Collor, Renan Calheiros e Teotonio Vilela Filho sobem ao palanque, ao lado de Dilma Rousseff, para inaugurar o Canal do Sertão.
Há 20 anos, os três- cada qual dos seus lados- tecem loas ao projeto. E, há 20 anos, o cenário político alagoano é o mesmo, com poucas alterações.
E são os três quem regem este cenário. E, em cada momento histórico, um teve mais influência que o outro. Ou mais vantagens que o outro.
Ou se trataram, sempre, como inimigos cordiais.
Na década de 70 e 80, Divaldo Suruagy e Guilherme Palmeira eram os protagonistas deste cenário.

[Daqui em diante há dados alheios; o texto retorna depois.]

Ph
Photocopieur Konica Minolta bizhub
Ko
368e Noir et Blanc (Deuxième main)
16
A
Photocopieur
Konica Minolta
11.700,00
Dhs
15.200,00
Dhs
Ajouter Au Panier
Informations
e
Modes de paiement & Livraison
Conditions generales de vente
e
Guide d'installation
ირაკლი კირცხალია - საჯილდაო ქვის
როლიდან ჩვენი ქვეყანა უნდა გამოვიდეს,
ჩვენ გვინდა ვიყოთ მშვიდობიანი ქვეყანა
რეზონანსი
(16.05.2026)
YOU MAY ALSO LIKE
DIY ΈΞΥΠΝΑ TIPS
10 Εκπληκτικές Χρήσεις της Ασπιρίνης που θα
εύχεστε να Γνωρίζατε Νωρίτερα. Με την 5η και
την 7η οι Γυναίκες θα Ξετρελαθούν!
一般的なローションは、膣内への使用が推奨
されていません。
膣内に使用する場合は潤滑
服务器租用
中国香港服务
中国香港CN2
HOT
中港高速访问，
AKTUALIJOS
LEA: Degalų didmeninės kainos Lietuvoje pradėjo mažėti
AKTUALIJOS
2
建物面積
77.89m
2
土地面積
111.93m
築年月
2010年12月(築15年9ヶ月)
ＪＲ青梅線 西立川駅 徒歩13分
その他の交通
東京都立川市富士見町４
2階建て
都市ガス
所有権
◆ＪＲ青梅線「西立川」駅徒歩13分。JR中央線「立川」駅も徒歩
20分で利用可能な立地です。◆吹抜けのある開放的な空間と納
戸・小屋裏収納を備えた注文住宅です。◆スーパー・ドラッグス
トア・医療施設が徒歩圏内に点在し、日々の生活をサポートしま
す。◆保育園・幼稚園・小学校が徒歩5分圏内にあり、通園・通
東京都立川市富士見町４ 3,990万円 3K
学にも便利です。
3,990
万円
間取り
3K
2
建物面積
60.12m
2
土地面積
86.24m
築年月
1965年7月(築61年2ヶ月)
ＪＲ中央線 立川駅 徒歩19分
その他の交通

Nos anos 90 e 2000, Collor, Renan e Teotonio habilmente mantêm relações com todos os presidentes da república, algo que se explica apenas pelas regras da acomodação política, esta ciência do bem e do mal.
Ou quase irracional.
Quem leva a sério esta arte sabe também vestir o disfarce.
E Collor disfarça alguns adjetivos a Teotonio, que nem pensa naquilo (2014).
E Renan Calheiros abriga todos em seu regaço, de volta ao seu aconchego.
Os três sobem no mesmo palaque pela última vez, antes das eleições de 2014. É difícil que Dilma volte a Alagoas após a inaguração do Canal.
Lula fez o mesmo em Delmiro Gouveia, ao dividir o palanque com os três. Após isso, nada mais.
E o sertão vai serenar após as urnas, apesar da tensão política indicar uma prévia do Juízo Final.
E Collor, Renan e Téo voltam a pisar na mesma areia.
Porque quem dança à sombra deste mandacaru é uma raposa felpuda, com anos de experiência.